> _The problem_
Produce a faithful copy of the data, one that leaves out the pictures.
****************************************
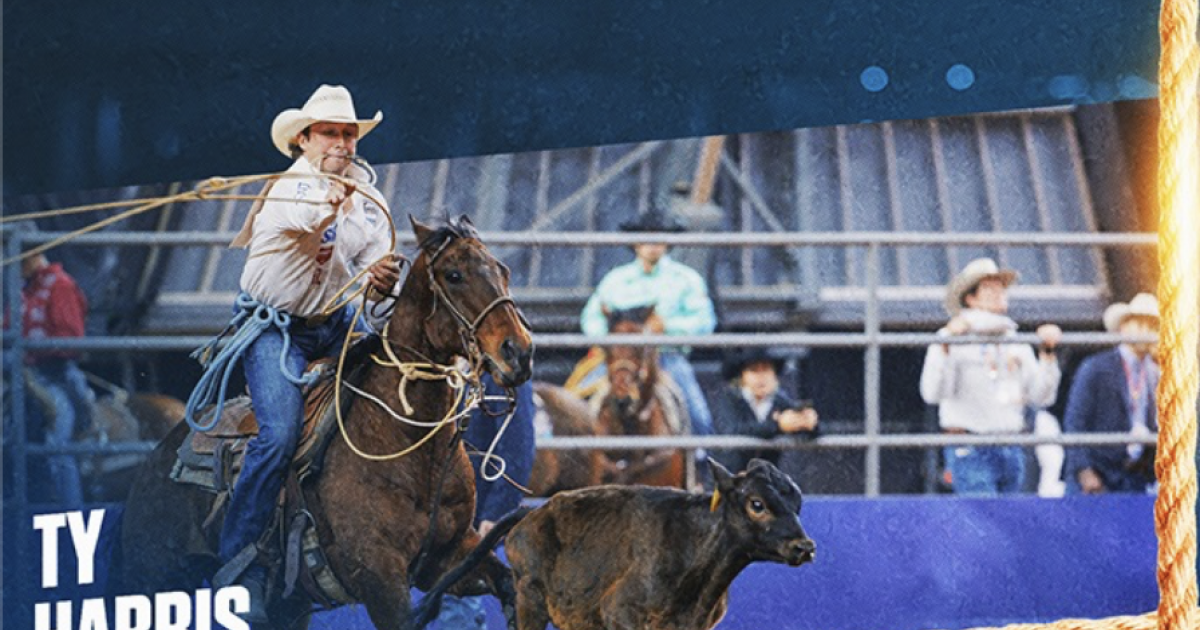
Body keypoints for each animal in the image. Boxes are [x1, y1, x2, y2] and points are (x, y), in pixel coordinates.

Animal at [113, 213, 535, 624]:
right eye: (454, 275)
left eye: (503, 270)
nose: (518, 352)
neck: (410, 448)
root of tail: (160, 454)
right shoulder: (380, 578)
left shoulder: (450, 555)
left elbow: (506, 581)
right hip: (150, 574)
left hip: (288, 606)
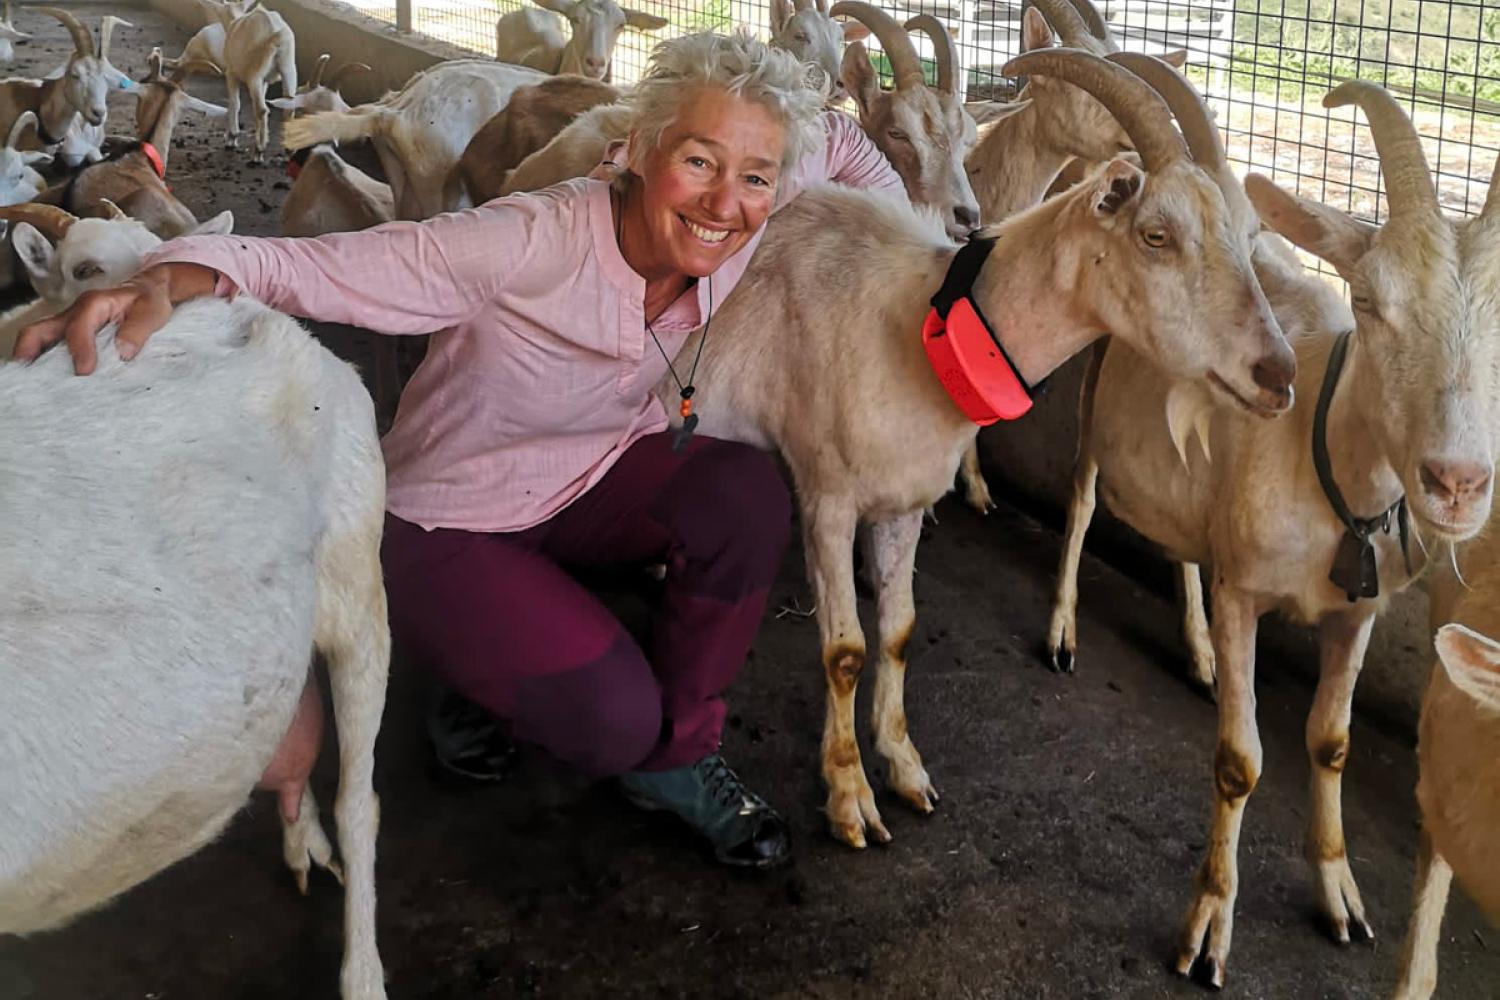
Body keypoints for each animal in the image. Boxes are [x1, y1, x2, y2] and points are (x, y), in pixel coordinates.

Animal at [663, 48, 1296, 851]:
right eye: (1156, 234)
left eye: (1249, 236)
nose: (1278, 374)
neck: (917, 327)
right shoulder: (828, 496)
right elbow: (844, 650)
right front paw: (850, 801)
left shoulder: (901, 501)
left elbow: (898, 630)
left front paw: (906, 769)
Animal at [1044, 72, 1500, 995]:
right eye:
****************************************
> _Solution to this problem_
Body keypoints for each animal in the image. Boxes are [x1, y1, x2, y2] and points are (x, y), in pixel coordinates.

Animal at [113, 213, 535, 624]:
right eye: (454, 275)
left eye: (503, 270)
nose: (518, 352)
neck: (410, 448)
root of tail: (160, 454)
right shoulder: (380, 578)
left shoulder: (450, 555)
left elbow: (506, 581)
right hip: (150, 574)
left hip: (288, 606)
Body keypoints for each animal in the image. Boxes are [x1, y1, x2, y2] and points are (x, y), in pixel coordinates.

Animal at [663, 48, 1296, 851]:
right eye: (1156, 234)
left eye: (1249, 236)
nose: (1278, 374)
neck: (917, 327)
right shoulder: (828, 496)
right elbow: (844, 650)
right front paw: (850, 801)
left shoulder: (901, 501)
left elbow: (898, 630)
left front paw: (906, 769)
Animal at [1044, 72, 1500, 995]:
right eye:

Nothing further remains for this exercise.